When Rumsfeld visited Baghdad on 20 December 1983 as the high-level presidential envoy of the then US President Ronald Reagan, he went to do business with dictator Saddam Hussein.
Iraq was at war with Iran and was using chemical weapons. Human rights abuses were practised on large sectionms of the Iraqi population.
As declassified documents of the US government published by the George Washington University (GWU) in February this year reveal, Saddam Hussein had made known Baghdad’s intentions to possess nuclear weapons.
But the US, which has now invaded Iraq, at that point turned a blind eye and even went a step further: it renewed the hand of friendship through the special envoy Rumsfeld.
The reason was clear. Washington wanted Iraq’s friendship to stymie Iran. The war which was started by Iraq was then going in Iran’s favour.
An embarrassed Rumsfeld tried to salvage some mileage by claiming on 21 September 2002 in a CNN interview that he had during the 1983 meeting warned Saddam Hussein against the use of chemical weapons. Unfortunately for him, a US cable recording of his meeting with Saddam subsequently revealed he had said no such thing.
In a National Security Decision Directive (NSDD) 114 of 26 November 1983, the US made clear its objective. It wanted to project its military force in the Gulf and protect oil supplies. It did not mention either chemical weapons or human rights concerns as it would not suit its friend Saddam Hussein.
Further when international pressure increased on the US to condemn the use of chemical weapons by Iraq it obliged, but without naming its ally. According to the declassified documents, Iraq requested the US to respond in a low-key fashion and not name any specific country in its condemnation. The US readily agreed.
Washington wanted Iraq’s friendship to stymie Iran. The war which was started by Iraq was then going in Iran’s favour.
Washington made a general statement to the effect that the use of chemical weapons should be avoided. Not just that, it stressed the need to protect Iraq from Iran’s “ruthless and inhumane tactics”.
Rumsfeld second visit soon after, in March 1984, cemented US-Iraq relationship. It so happened that during Rumsfeld’s trip to Baghdad the United Nations report was released which stated that chemical weapons had been used against Iran.
Not just that, the US state department informed Rumsfeld that it had specific information Iraq had used chemical weapons. But Reagan’s special envoy had other things on his mind, like steeling US relations with Iraq. Consequently he kept mum.

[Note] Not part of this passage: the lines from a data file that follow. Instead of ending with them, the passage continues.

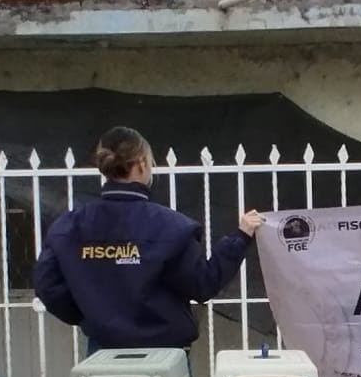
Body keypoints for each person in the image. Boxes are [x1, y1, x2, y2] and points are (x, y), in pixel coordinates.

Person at [33, 126, 264, 353]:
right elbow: (203, 284)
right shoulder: (173, 227)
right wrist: (241, 236)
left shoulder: (69, 227)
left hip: (102, 352)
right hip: (164, 354)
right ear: (142, 163)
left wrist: (92, 316)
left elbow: (47, 286)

As independent journalist Jeremy Scahill wrote, almost a decade later, when the scenario had changed and Washington wanted Saddam out, the very same Rumsfeld stated that Iraq posed a threat to peace and urged the Clinton administration to “provide the leadership necessary to save ourselves and the world from the scourge of Saddam and the weapons of mass destruction that he refuses to relinquish.”